The circular urged administrative departments to strictly ban publications that contain murder, violence, obscenity and erotic content. It also told publishing houses to train professional editing teams for children's titles.
Xu Dexia, editor-in-chief of "Literature for Children" magazine, blamed unseemly books on some publishers' pursuit of profits at the cost of cultural and social responsibility.
Figures show that 523 of a total 581 Chinese publishing houses release books for children, and total publications in the genre soared to over 31,000 last year from 10,460 in 2007 -- an annual increase of 40 percent.
While the traditional publication market keeps shrinking in general, Xu said, children's books remain one of the few profitable genres, and many publishers "are digging into this last piece of cake."
On the list of the country's top 100 best-sellers in the first half of 2013, children's books accounted for 52 titles.
Other experts attribute the phenomenon to an increasingly flimsy society with more people obsessed with light-hearted entertainment.
According to Thursday's circular, administrative departments should strengthen supervision and impose serious punishment on violators for printing, copying or releasing children's books with improper content.

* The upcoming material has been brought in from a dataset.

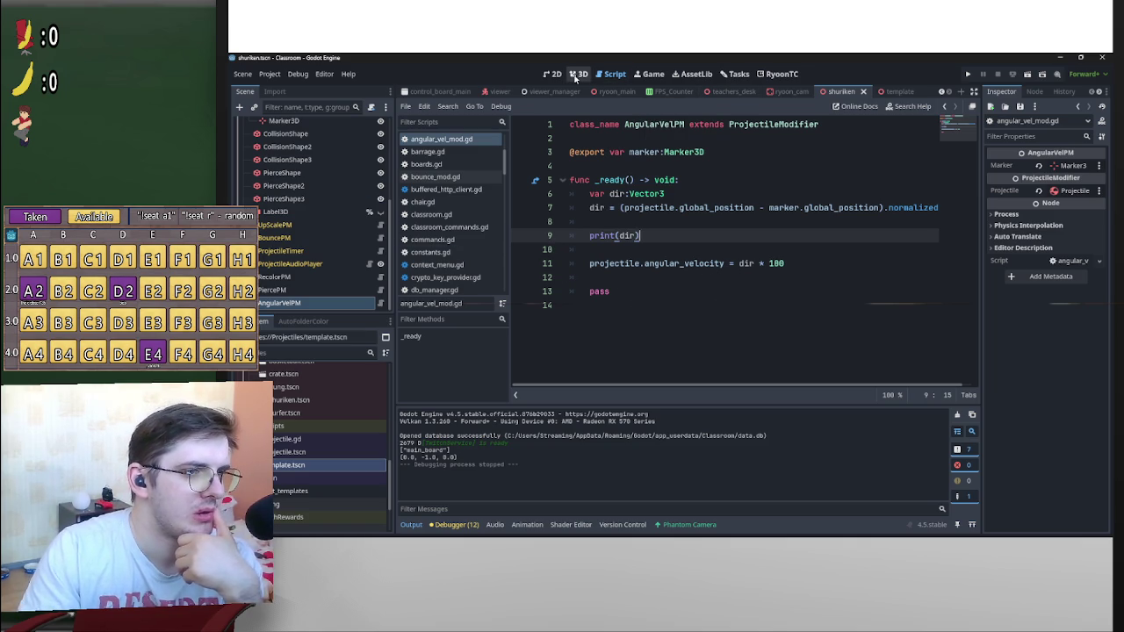
# Rewrite dir on line 7 as marker.global_position - projectile.global_position
pyautogui.click(577, 77)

It also stressed online monitoring of information on harmful publications, calling for timely deletion of questionable digital publications and shutting down websites in severe cases.
Prof. Fang Weiping at Zhejiang Normal University called for a rating system based on children's vocabularies and their abilities to perceive and accept.
"Children's reading quality ultimately depends on their parents' and teachers' judgement on children's books. They should introduce good books to the kids and guide their reading," said Sun Weiwei, an author of children's books.